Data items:

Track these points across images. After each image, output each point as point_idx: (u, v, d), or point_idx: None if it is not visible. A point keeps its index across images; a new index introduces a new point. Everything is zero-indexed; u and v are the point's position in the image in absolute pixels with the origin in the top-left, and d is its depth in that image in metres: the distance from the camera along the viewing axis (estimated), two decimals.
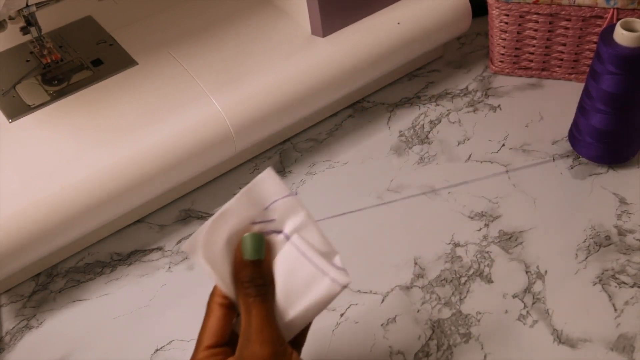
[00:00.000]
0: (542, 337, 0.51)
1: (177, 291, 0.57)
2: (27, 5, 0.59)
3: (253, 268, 0.39)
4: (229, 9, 0.71)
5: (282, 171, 0.66)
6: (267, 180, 0.41)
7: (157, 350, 0.53)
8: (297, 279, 0.40)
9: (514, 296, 0.54)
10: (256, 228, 0.40)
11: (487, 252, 0.57)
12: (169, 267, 0.59)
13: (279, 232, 0.41)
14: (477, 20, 0.77)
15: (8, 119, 0.60)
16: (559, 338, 0.51)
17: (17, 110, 0.61)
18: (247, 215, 0.40)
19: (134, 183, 0.57)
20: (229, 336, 0.40)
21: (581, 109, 0.62)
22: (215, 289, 0.40)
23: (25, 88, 0.63)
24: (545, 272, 0.55)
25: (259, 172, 0.66)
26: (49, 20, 0.68)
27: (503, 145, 0.67)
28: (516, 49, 0.72)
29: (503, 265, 0.56)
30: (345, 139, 0.69)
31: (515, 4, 0.68)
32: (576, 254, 0.56)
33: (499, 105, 0.71)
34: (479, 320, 0.53)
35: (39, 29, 0.62)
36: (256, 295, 0.38)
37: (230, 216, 0.40)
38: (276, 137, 0.68)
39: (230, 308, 0.40)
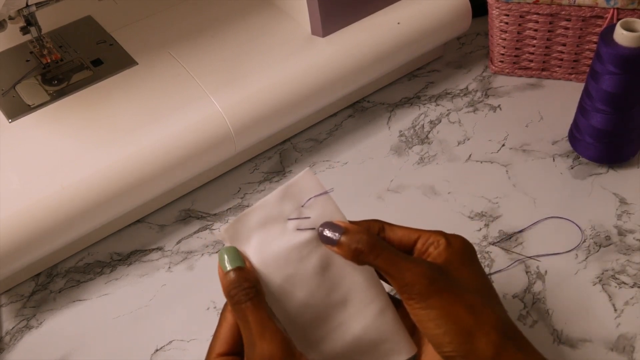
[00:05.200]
0: (542, 337, 0.51)
1: (177, 291, 0.57)
2: (27, 5, 0.59)
3: (236, 274, 0.38)
4: (229, 9, 0.71)
5: (282, 171, 0.66)
6: (305, 179, 0.42)
7: (157, 350, 0.53)
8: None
9: (514, 296, 0.54)
10: (291, 224, 0.41)
11: (487, 252, 0.57)
12: (169, 267, 0.59)
13: (314, 229, 0.41)
14: (477, 20, 0.77)
15: (8, 119, 0.60)
16: (559, 338, 0.51)
17: (17, 110, 0.61)
18: (282, 211, 0.41)
19: (134, 183, 0.57)
20: (241, 346, 0.39)
21: (581, 109, 0.62)
22: None
23: (25, 88, 0.63)
24: (545, 272, 0.55)
25: (259, 172, 0.66)
26: (49, 20, 0.68)
27: (503, 145, 0.67)
28: (516, 49, 0.72)
29: (503, 266, 0.56)
30: (345, 139, 0.69)
31: (515, 4, 0.68)
32: (576, 254, 0.56)
33: (499, 105, 0.71)
34: None
35: (39, 29, 0.62)
36: (247, 300, 0.37)
37: (264, 210, 0.41)
38: (276, 137, 0.68)
39: None
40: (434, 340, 0.38)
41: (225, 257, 0.39)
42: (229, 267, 0.38)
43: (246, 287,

What to do: Retype the records above exactly, leaving every picture out of your copy.

Your response:
Track these points across images. After each image, output each point as point_idx: (u, v, d), or point_idx: None if it is not visible. A point keeps its index across images; a new index introduces a new point. Everything is zero-indexed; u and v are the point's position in the image in absolute pixels with the origin in the top-left, and d is its depth in that image in metres: the distance from the camera along the viewing axis (estimated), two decimals.
[00:00.000]
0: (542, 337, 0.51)
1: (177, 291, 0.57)
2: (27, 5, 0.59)
3: (253, 268, 0.39)
4: (229, 9, 0.71)
5: (282, 171, 0.66)
6: (267, 180, 0.41)
7: (157, 350, 0.53)
8: (297, 279, 0.40)
9: (514, 296, 0.54)
10: (256, 228, 0.40)
11: (487, 252, 0.57)
12: (169, 267, 0.59)
13: (279, 232, 0.41)
14: (477, 20, 0.77)
15: (8, 119, 0.60)
16: (559, 338, 0.51)
17: (17, 110, 0.61)
18: (247, 215, 0.40)
19: (134, 183, 0.57)
20: (229, 336, 0.40)
21: (581, 109, 0.62)
22: (215, 289, 0.40)
23: (25, 88, 0.63)
24: (545, 272, 0.55)
25: (259, 172, 0.66)
26: (49, 20, 0.68)
27: (503, 145, 0.67)
28: (516, 49, 0.72)
29: (503, 265, 0.56)
30: (345, 139, 0.69)
31: (515, 4, 0.68)
32: (576, 254, 0.56)
33: (499, 105, 0.71)
34: (479, 320, 0.53)
35: (39, 29, 0.62)
36: (256, 295, 0.38)
37: (230, 216, 0.40)
38: (276, 137, 0.68)
39: (230, 308, 0.40)
[00:05.200]
0: (542, 337, 0.51)
1: (177, 291, 0.57)
2: (27, 5, 0.59)
3: (236, 274, 0.38)
4: (229, 9, 0.71)
5: (282, 171, 0.66)
6: (305, 179, 0.42)
7: (157, 350, 0.53)
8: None
9: (514, 296, 0.54)
10: (291, 224, 0.41)
11: (487, 252, 0.57)
12: (169, 267, 0.59)
13: (314, 229, 0.41)
14: (477, 20, 0.77)
15: (8, 119, 0.60)
16: (559, 338, 0.51)
17: (17, 110, 0.61)
18: (282, 211, 0.41)
19: (134, 183, 0.57)
20: (241, 346, 0.39)
21: (581, 109, 0.62)
22: None
23: (25, 88, 0.63)
24: (545, 272, 0.55)
25: (259, 172, 0.66)
26: (49, 20, 0.68)
27: (503, 145, 0.67)
28: (516, 49, 0.72)
29: (503, 266, 0.56)
30: (345, 139, 0.69)
31: (515, 4, 0.68)
32: (576, 254, 0.56)
33: (499, 105, 0.71)
34: None
35: (39, 29, 0.62)
36: (247, 300, 0.37)
37: (264, 210, 0.41)
38: (276, 137, 0.68)
39: None
40: (434, 340, 0.38)
41: (225, 257, 0.39)
42: (229, 267, 0.38)
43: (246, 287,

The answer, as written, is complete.